I can say with aplomb that I am a good person. I am caring, I am giving, I am loyal, and I will try and be there for everyone. But I am tired of being taken advantage of. It takes A LOT to piss me off. Most of the time I am too lazy/laid back to stay angry at anyone. But recently a few people have backed me into a wall and the claws came out.

Respect.

A simple thing, yes? I respect you, you respect me. But when I go out of my way for someone, when I defend a person, when I put their needs before mine (which won’t happen again, I assure you) a little respect in return is small thing to ask for. But it got thrown right in my face. I mean almost literally. I was so stunned I didn’t know how to react. Finally anger permeated my blank brain and for once I stood up for myself. This feeling has stayed. If you don’t treat me with respect and refuse to treat me like a friend or take advantage of me:

Fuck, you.

For real. I’m done. I give LOTS of chances because I understand how sometimes life just prevents you from making the greatest decisions. But if I talk to you and let you know that you are disrespecting me and you continue with that behavior, don’t let the door hit you on the ass on your way out. I don’t need that in my life and I refuse to accept that shit anymore. I am going through some serious issues and the last thing I need is a “friend” pushing me over the edge. My backbone is stronger and it’s staying that way. I am tired of feeling bad if I raise my voice in my own defense. I’m not turning into a bitch, I’m just standing up for myself. I know that my attitude will shock and unmask the people that have been using me for awhile when I say “enough, I’m done”. I deserve more. If I lose “friends” because of this, then clearly they weren’t friends to begin with. Friendship, like any relationship is give and take. It’s all about compromise, not take, take, take then see ya.

So peeps, be prepared to hear the word “enough” leave me lips on more than one occasion.
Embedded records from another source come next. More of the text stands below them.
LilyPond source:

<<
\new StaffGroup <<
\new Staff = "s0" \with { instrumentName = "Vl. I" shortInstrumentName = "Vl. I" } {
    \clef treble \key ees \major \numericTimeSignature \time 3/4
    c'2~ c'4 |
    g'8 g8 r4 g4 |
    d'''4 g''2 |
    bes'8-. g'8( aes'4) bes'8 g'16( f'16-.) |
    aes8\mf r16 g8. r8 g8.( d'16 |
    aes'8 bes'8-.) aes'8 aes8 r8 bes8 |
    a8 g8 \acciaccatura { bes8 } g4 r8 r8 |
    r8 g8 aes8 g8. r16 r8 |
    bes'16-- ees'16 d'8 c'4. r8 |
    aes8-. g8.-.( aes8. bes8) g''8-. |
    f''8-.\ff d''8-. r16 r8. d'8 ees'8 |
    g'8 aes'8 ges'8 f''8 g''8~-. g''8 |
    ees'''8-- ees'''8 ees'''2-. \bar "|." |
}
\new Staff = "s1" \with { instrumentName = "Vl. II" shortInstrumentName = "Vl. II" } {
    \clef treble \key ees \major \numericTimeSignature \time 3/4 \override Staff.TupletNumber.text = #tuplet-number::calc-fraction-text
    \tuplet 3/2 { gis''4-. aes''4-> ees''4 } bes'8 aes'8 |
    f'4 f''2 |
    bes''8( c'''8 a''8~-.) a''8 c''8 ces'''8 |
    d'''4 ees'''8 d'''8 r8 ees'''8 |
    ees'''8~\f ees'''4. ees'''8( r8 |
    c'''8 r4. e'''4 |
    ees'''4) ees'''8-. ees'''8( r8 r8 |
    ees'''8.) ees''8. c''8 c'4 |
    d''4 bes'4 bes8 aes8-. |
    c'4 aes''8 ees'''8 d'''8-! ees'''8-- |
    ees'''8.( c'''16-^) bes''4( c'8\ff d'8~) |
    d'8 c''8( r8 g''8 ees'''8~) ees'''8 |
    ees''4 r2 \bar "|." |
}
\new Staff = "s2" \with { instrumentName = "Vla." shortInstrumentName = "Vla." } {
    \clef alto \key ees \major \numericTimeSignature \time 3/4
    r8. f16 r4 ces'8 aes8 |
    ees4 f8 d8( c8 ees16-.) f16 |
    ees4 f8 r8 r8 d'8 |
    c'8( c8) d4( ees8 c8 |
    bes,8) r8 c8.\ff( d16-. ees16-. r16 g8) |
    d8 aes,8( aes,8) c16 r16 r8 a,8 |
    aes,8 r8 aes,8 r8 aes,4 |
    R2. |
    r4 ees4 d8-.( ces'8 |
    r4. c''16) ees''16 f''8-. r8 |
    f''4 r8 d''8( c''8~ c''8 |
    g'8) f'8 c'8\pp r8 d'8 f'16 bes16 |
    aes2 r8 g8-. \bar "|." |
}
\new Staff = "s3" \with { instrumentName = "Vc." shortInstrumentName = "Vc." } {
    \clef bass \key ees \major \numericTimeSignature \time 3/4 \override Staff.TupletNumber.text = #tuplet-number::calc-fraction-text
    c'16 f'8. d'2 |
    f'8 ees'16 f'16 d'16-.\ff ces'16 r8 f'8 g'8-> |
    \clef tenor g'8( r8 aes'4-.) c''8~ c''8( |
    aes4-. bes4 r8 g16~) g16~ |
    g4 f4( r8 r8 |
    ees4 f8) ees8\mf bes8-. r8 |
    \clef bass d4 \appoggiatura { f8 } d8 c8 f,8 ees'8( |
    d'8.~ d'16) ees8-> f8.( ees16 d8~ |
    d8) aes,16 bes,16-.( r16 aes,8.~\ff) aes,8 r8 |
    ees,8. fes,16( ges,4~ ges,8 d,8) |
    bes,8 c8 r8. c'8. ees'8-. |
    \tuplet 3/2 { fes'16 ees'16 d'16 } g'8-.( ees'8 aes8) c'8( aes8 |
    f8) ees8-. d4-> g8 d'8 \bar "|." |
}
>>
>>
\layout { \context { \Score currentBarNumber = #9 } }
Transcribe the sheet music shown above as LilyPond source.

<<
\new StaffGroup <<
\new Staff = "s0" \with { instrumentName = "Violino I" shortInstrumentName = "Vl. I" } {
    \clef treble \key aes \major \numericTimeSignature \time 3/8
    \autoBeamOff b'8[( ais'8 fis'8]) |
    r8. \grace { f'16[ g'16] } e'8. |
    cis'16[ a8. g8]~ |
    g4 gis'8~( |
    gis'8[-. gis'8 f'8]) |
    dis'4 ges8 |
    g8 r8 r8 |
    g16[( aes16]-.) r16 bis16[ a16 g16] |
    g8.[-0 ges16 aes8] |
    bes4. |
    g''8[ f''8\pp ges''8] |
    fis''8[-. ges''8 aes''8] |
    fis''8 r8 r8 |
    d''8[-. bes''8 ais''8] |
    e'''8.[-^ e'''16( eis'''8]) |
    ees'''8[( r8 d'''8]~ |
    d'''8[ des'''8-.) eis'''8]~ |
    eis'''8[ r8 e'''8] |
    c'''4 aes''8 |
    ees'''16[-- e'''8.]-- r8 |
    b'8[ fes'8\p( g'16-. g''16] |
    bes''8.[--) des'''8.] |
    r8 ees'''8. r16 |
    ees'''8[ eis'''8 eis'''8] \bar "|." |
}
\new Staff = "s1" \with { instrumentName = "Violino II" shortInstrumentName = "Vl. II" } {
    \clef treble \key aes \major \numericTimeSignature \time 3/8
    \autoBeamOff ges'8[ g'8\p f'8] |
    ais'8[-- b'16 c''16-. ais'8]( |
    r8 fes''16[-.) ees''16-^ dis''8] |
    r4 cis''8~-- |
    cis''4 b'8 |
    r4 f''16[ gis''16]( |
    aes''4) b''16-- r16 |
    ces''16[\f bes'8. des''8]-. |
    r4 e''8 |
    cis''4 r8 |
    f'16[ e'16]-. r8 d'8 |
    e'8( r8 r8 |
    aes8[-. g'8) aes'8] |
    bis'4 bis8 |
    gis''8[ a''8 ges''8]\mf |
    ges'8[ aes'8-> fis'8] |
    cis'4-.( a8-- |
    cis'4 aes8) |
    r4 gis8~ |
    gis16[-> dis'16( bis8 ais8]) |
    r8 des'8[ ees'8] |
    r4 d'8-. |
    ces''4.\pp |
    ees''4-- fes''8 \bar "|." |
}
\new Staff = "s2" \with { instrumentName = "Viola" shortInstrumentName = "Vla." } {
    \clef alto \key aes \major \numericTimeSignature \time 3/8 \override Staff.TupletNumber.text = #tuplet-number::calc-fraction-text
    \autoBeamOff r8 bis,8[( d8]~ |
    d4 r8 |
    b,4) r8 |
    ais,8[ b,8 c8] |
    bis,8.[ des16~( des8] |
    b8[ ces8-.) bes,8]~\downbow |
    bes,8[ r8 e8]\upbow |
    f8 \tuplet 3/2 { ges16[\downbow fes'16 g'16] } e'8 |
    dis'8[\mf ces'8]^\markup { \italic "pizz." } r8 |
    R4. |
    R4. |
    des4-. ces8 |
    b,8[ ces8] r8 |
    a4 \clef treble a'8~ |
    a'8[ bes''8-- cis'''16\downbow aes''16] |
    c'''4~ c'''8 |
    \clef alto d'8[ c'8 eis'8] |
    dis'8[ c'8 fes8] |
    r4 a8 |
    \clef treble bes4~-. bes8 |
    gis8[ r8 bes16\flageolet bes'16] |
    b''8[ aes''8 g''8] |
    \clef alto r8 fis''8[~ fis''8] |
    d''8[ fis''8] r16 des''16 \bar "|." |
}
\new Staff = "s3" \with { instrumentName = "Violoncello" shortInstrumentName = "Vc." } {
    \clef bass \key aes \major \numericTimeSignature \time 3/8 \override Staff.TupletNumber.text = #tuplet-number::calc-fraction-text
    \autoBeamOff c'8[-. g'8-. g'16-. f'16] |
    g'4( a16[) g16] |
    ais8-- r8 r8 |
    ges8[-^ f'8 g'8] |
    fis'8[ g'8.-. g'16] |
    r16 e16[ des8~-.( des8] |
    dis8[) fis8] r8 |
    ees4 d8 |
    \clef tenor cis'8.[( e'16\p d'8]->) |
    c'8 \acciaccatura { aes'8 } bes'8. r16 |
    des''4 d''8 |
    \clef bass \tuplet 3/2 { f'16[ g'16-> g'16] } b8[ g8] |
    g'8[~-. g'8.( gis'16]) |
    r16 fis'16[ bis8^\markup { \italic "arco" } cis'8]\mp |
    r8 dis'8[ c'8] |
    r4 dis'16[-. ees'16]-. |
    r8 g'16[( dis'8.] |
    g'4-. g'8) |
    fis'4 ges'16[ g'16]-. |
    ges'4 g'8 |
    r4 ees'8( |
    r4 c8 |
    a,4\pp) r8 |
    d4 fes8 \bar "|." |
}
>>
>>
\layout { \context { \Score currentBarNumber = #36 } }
Because I’m tired but mainly because I deserve more and I’m finally staking my claim in it.

5 comments:

Tanya said...

Woot!

Unrelated - the dark background makes the links font color a little hard to see, but maybe it's my monitor setting?

Anonymous said...

Now your talkin!!!

Xantraun said...

rawk on, you!

as circumstance has it, i know only what i've read on here about your current situation... but put together with the heather i knew that used to sit on the docks with me in 20-below windchills eating cousins subs, it sounds like you're finally beginning to do for yourself what you knew you needed to do long, long ago.

...that came out kind of weird but my brain is on strike so it'll have to do...

O_o

man, everything i write here feels like i don't have a right to say it because we parted on such rocky terms (after having written numerous paragraphs, re-reading them and promptly deleting).

*awkward silence*

...so do you take all your blog header photos yourself or are they just random googlings? either way, you win one internets for awesomeness

p.s. my comment verification word is cutwhee XD that's some fitting gibberish i'd probably yell driving down the road in my car to the tone of nuetered mouse

NerdOneirik said...

Mister xantraun, (not sure if you want me to use your real name or not so we'll stick to internet obliviousness)you reminded me of how I did know all this a long time ago... but never had the courage to act on it. It seems kinda sad that it took almost 7 years for my backbone to grow, but hey, at least it's here. Of course, finding a medication to stabilize me definitely helps... lol.

Which leads me to words about our parting - ehhh while it was confusing, I figured that you were frustrated with the fact that I was once again stepping into a situation where I was going to get hurt (and boy did I, but hey, I learned a shit-ton from it)and you had issues of your own to deal with. We've always had a strange connection so I figured that some how we'd begin talking again (Ha! I was right WOO WOO!). Plus, out of everyone in that group you were the one that was there for me the most and encouraged the real me to come out and play so yayayayay!

Yeap, all those photos are mine! WOO WOO!

Lol I can totally see that. Only you'd have to be sticking your head out the window like you used to when your windshield was cracked. LOL awww memories!

ps. I *still* can't believe you ate those cookies off the bottom of my car floor... *shudder*

Also, give me your email damn it!

+/- said...

elfie accused me of not pointing out the obvious enough. so i must say "I’ve been tip toeing over everyone’s emotional cracks for so long I twirled my way into a corner while the ground underneath me splintered." fucking beautiful. i love the image this created.

and yes, i am proud of you. you really did stand up for yourself. because, honey, no one else is gonna.